Drinking Hard or Hardly Drinking

Before I order another round…does anyone know the recommended limits of alcohol consumption? This probably isn’t something most people consider frequently. It is no secret that social events are a lot more relaxed and entertaining when alcohol is involved. I know I am guilty of enjoying a crispy lager from time to time. It makes watching my sports team lose much more tolerable.

Recently, the United States Preventive Services Task Force published a statement in the Journal of American Medical Association (JAMA) on this topic. They recommend doctors to screen patients and for those who drink above the recommended limits, provide brief counseling to help them reduce their drinking. So, why is this important? Well, lately there has been a lack of discussion between doctors and their patients about their alcohol consumption. Drinking too much alcohol can increase your risk of injury, illnesses, and even death. According to the U.S. Preventative Task Force, unhealthy alcohol use ranks as the third leading preventable cause of death in the U.S.

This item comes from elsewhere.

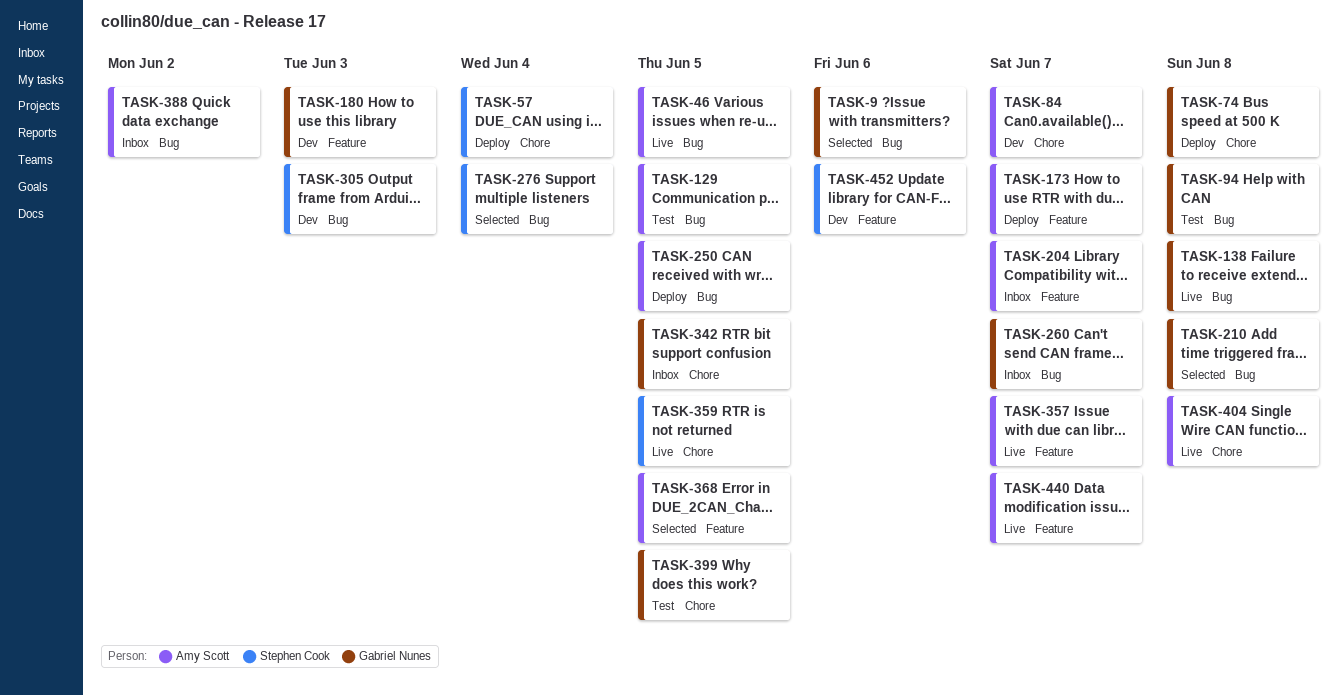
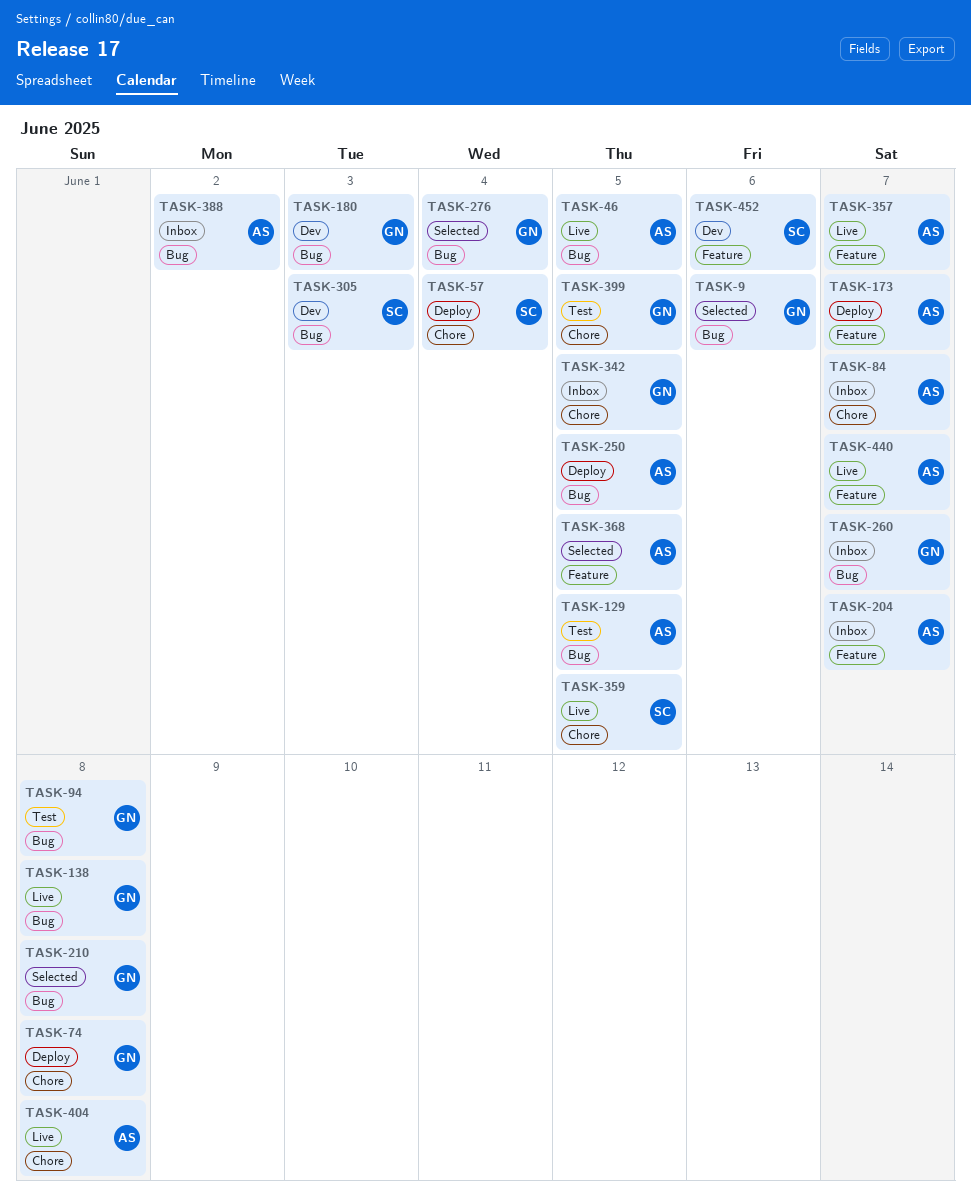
TASK-84, status: Dev -> Inbox
TASK-180, label: Feature -> Bug
TASK-276, owner: Stephen Cook -> Gabriel Nunes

Your liver isn’t the only thing at stake when drinking too much alcohol. It also has damaging effects to your bones. Too much alcohol can kill osteoblasts, the bone-making cells, increasing your risk for osteoporosis and can make it harder to recover after suffering a broken bone. Furthermore, there is strong research that shows heavy drinking increases your risk of infection and other complications after surgery. This is incredibly important if you have seen or plan to see an orthopedic specialist in the future. Reducing your alcohol consumption can lead to a quicker and safer recovery.

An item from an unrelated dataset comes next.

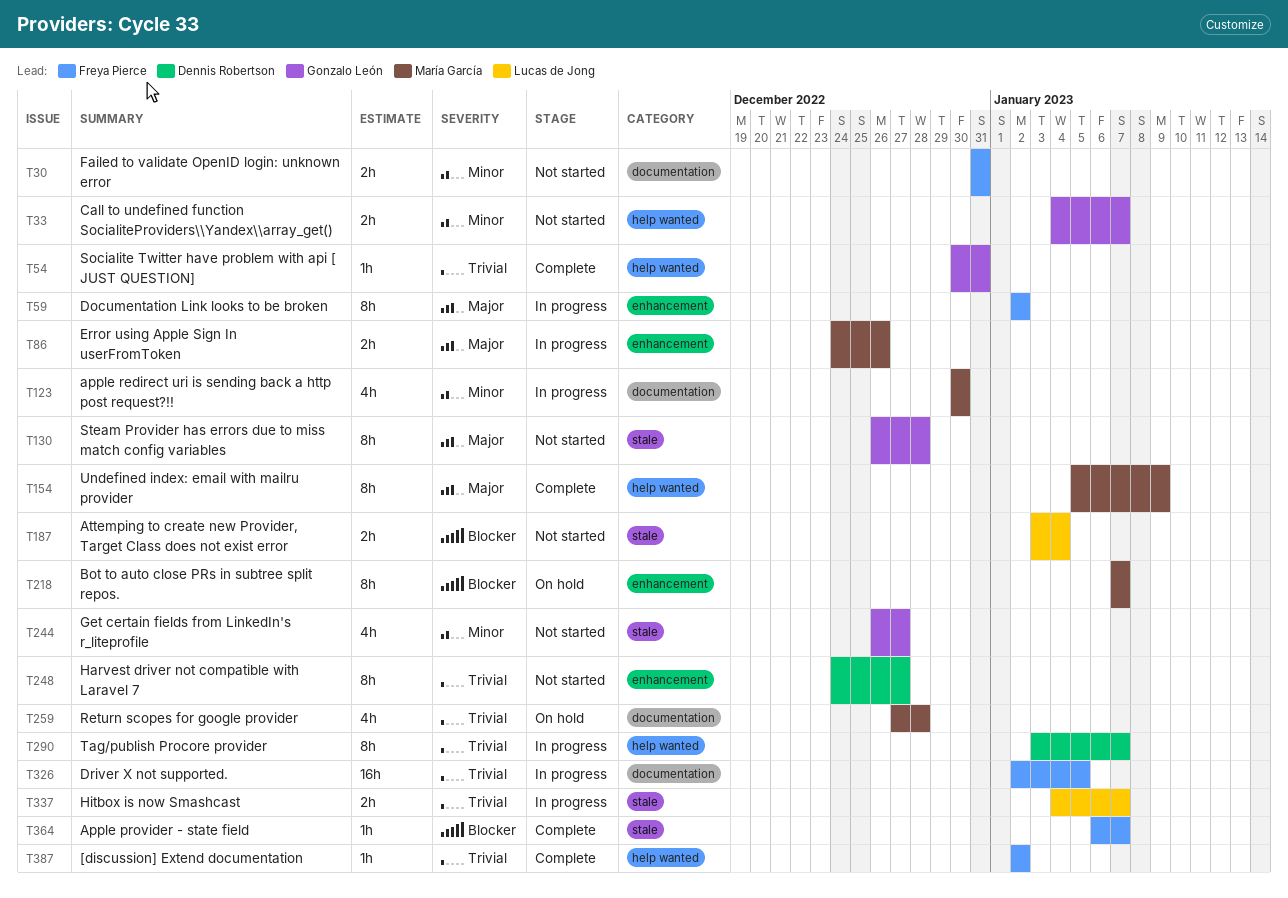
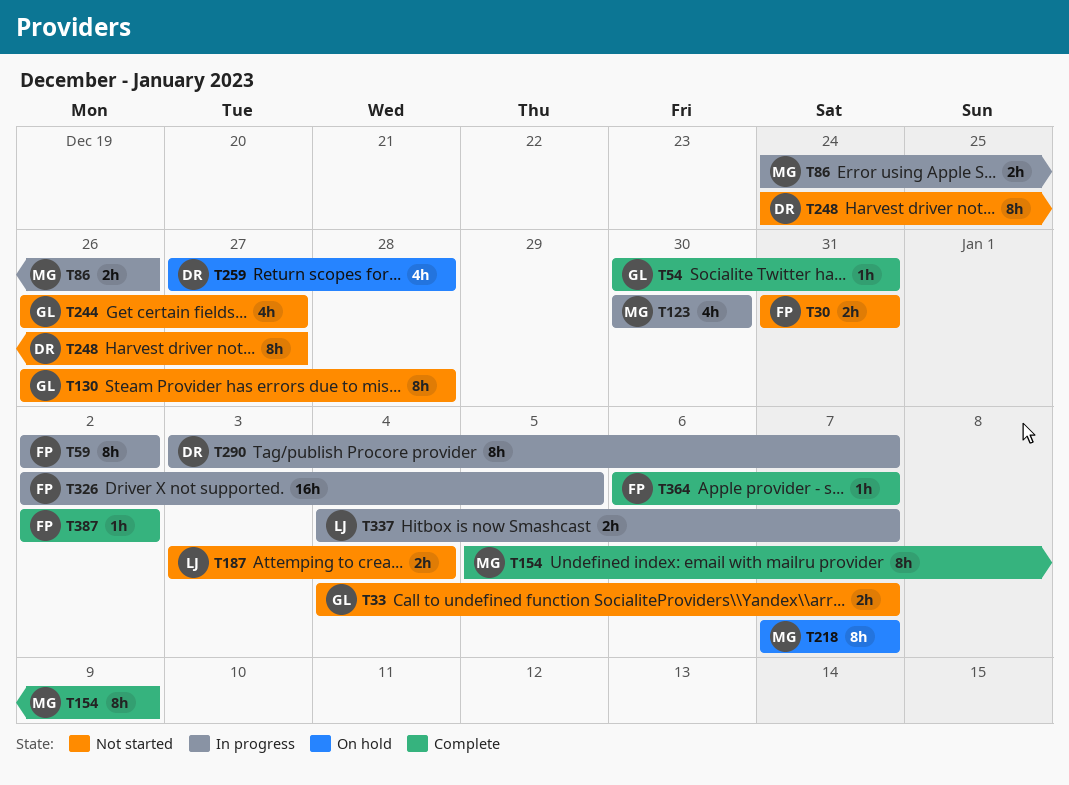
T259, owner: María García -> Dennis Robertson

But what is considered too much? No more than four drinks in a single day and 14 drinks in a week is the line drawn for men age 21 to 64, according to the National Institute on Alcohol Abuse and Alcoholism. For (non-pregnant) women and older men, the institute advises no more than three drinks in one day and no more than seven drinks in a week. Seems reasonable, right?

So, whatever your drink of choice is; beer, wine, a jumbo margarita on the rocks… at your next doctor’s appointment, do not be afraid to have this conversation with them. Even if you do not drink over the recommended amount but close to it, your doctor can offer help. If you are exposed to risky or unsafe drinking your doctor can provide short behavioral counseling interventions to reduce unhealthy alcohol use. Keeping you happy and healthy is their number one goal!